In the past couple of weeks I have hosted two "writers' retreats" at the cottage with two separate groups. These are informal get-togethers with good friends, that have taken place every summer for years. I have to confess that although we talk about writing, brainstorm the odd plot problem, and gossip about the book industry, we seldom do any actual writing. This weekend marks the end of the lazy summer season; after Labour Day, life gets serious again. I know I have to buckle down and get back to my daily writing ritual. The deadline awaits.

But man, this is fun and rejuvenating while it lasts!

Friday, June 28, 2019

Summer Time and Writing

Barbara's post this week captured a bit of what I'm feeling at the moment. I'm having a hard time concentrating on all the work I planned to get done during the months from end of spring semester to beginning of fall. I have deadlines to meet and writing to be done. But the blue sky and the sunshine is calling to me.

This is rather odd because my favorite season is autumn. I love the chilly mornings and evenings, and the leaves changing colors, with the hint of smoke in the air, and the taste of hot apple cider, and the sense of snuggling in for the winter. Summer, on the other hand, leaves me anxious. I don't like heat and humidity. Dawn comes too early for a night owl. And -- worst of all -- I need to pay attention to the weather report. I don't like thunder and lightning, especially being caught outside or on the road when a storm sweeps in.

But I love the colors. I love looking across our one-way street at the lavender and other plants along my neighbor's walk. I love the yellow daffodils growing beneath my front windows. I have purchased seeds for wild flowers and waited for warm weather to sprinkle them.
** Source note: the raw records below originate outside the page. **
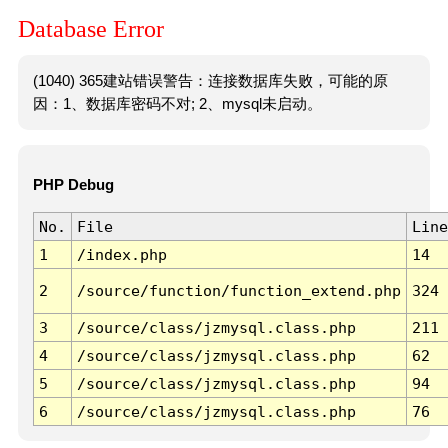
Database Error
(1040) 365建站错误警告：连接数据库失败，可能的原
因：1、数据库密码不对; 2、mysql未启动。
PHP Debug
No.
File
Line
1
/index.php
14
2
/source/function/function_extend.php
324
3
/source/class/jzmysql.class.php
211
4
/source/class/jzmysql.class.php
62
5
/source/class/jzmysql.class.php
94
6
/source/class/jzmysql.class.php
76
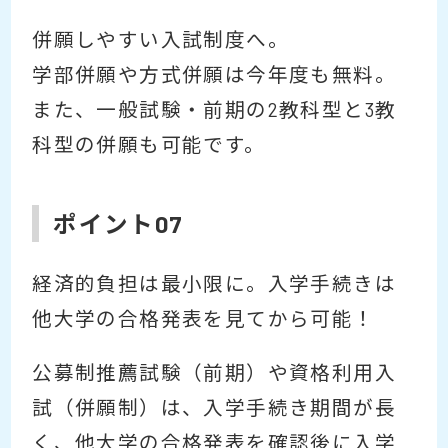
併願しやすい入試制度へ。
学部併願や方式併願は今年度も無料。
また、一般試験・前期の2教科型と3教
科型の併願も可能です。
ポイント07
経済的負担は最小限に。入学手続きは
他大学の合格発表を見てから可能！
公募制推薦試験（前期）や資格利用入
試（併願制）は、入学手続き期間が長
く、他大学の合格発表を確認後に入学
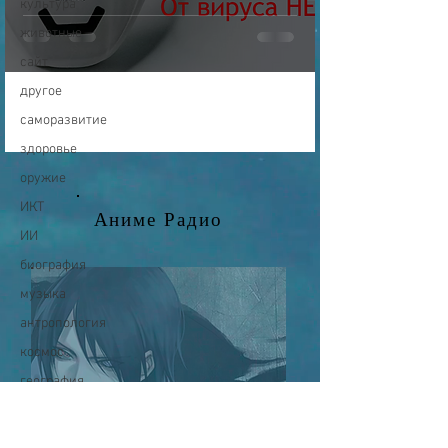
культура
животные
сайт
другое
саморазвитие
здоровье
оружие
ИКТ
Аниме Радио
ИИ
биография
музыка
антропология
космос
география
палеонтология
динозавры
I intend to plant them in my pocket-size backyard. If the seeds become a riot of color, I'll be able to watch the butterflies who come to drink from them.

I'm thinking of putting up a bird bath. The birds would enjoy it, and so would my cat, Harry, who would sit in the window watching them with his tail twitching. 
Not an outdoor cat, my Harry, but he sits in the window, sniffing the air on summer mornings.
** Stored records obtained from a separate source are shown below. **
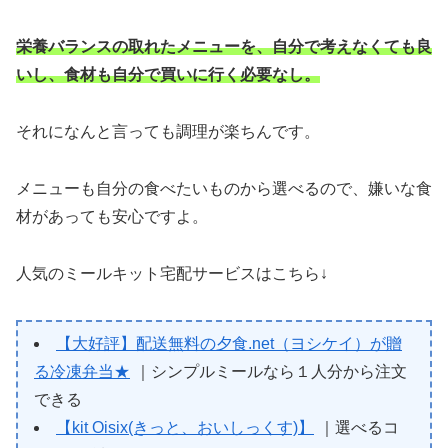
栄養バランスの取れたメニューを、自分で考えなくても良
いし、食材も自分で買いに行く必要なし。
それになんと言っても調理が楽ちんです。
メニューも自分の食べたいものから選べるので、嫌いな食
材があっても安心ですよ。
人気のミールキット宅配サービスはこちら↓
【大好評】配送無料の夕食.net（ヨシケイ）が贈
る冷凍弁当★
｜シンプルミールなら１人分から注文
できる
【kit Oisix(きっと、おいしっくす)】
｜選べるコ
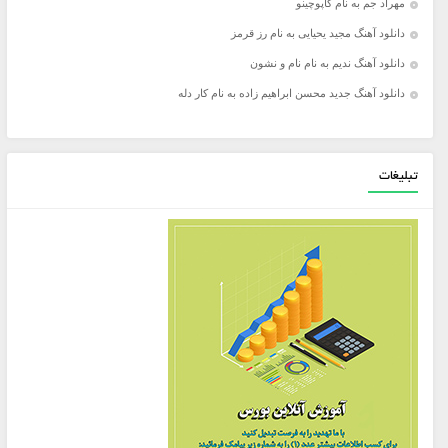
مهراد جم به نام کاپوچینو
دانلود آهنگ مجید یحیایی به نام رز قرمز
دانلود آهنگ ندیم به نام نام و نشون
دانلود آهنگ جدید محسن ابراهیم زاده به نام کار دله
تبلیغات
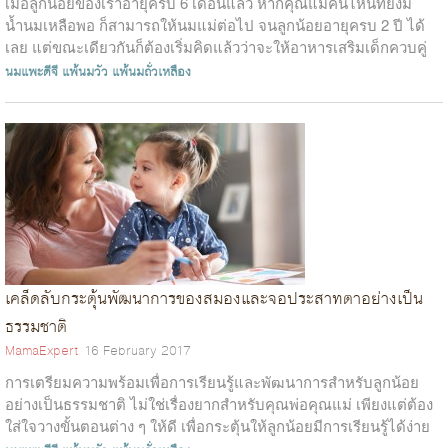
เมื่อลูกน้อยของเราอายุครบ 6 เดือนแล้ว หากคุณแม่คนไหนที่ยังมี
น้ำนมเหลือพอ ก็สามารถให้นมแม่ต่อไป จนลูกน้อยอายุครบ 2 ปี ได้
เลย แต่ขณะเดียวกันก็ต้องเริ่มคิดแล้วว่าจะให้อาหารเสริมเด็กควบคู่
กับ การให้นมแม...
นมแพะดีจี
แพ้นมวัว
แพ้นมถั่วเหลือง
เคล็ดลับกระตุ้นพัฒนาการของสมองและจอประสาทตาอย่างเป็น
ธรรมชาติ
MamaExpert
16 February 2017
การเตรียมความพร้อมเพื่อการเรียนรู้และพัฒนาการสำหรับลูกน้อย
อย่างเป็นธรรมชาติ ไม่ใช่เรื่องยากสำหรับคุณพ่อคุณแม่ เพียงแต่ต้อง
ใส่ใจวางขั้นตอนต่าง ๆ ให้ดี เพื่อกระตุ้นให้ลูกน้อยมีการเรียนรู้ได้ง่าย
ขึ้น โ...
In summer, I want more color around my house and on it. My vinyl siding is a pale cream. Not a color I would have chosen. This summer, I want to paint my front door. Change it from teal to pink or orange or blue gray. Paint the steps slate gray or navy blue. And when I drive up to my house, my  house will make me smile. Maybe a pale yellow door. . . and more flowers in my front yard.

I think that the colors of flowers, houses, and clothing worn by people in sandals and sneakers are the best part of summer. That and ice cream -- a bowl of butter pecan or a fancy dish of vanilla with crumbled cake and nuts from the ice cream shop in the mall with the open design that is perfect for summer strolling.
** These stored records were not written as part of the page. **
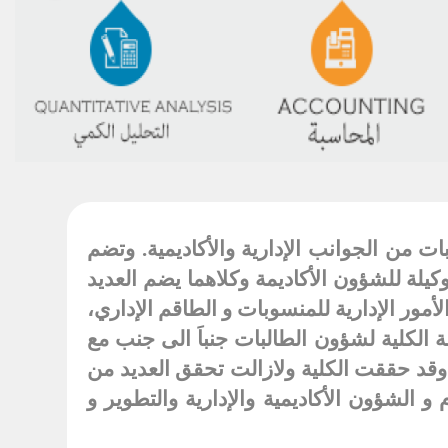
ت من الجوانب الإدارية والأكاديمية. وتضم
يلة للشؤون الأكاديمة وكلاهما يضم العديد
أمور الإدارية للمنسوبات و الطاقم الإداري،
 الكلية لشؤون الطالبات جنباَ الى جنب مع
وقد حققت الكلية ولازالت تحقق العديد من
 الشؤون الأكاديمية والإدارية والتطوير و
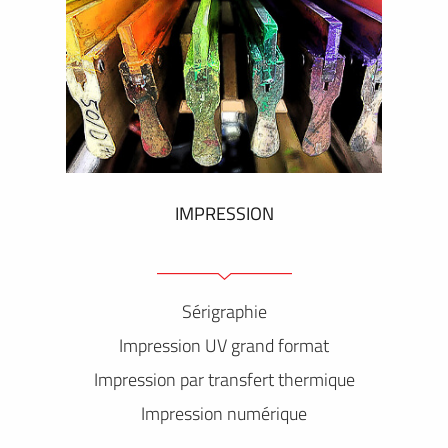
IMPRESSION
Sérigraphie
Impression UV grand format
Impression par transfert thermique
Impression numérique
If I have ice cream in summer, then a salad is all I need for dinner. In summer, even a small meal is sufficient when it has all of the colors of the season. 

Seafood, too. I'd like to take a walk along the shore and stop for lunch.

Maybe I should find a place to sit down in a park and write there. The best part of summer is that I can decide where and when I'll write.

Summer still reminds me of when I was a child. The endless days filled with possibilities. Not a bad feeling when there is writing to be done.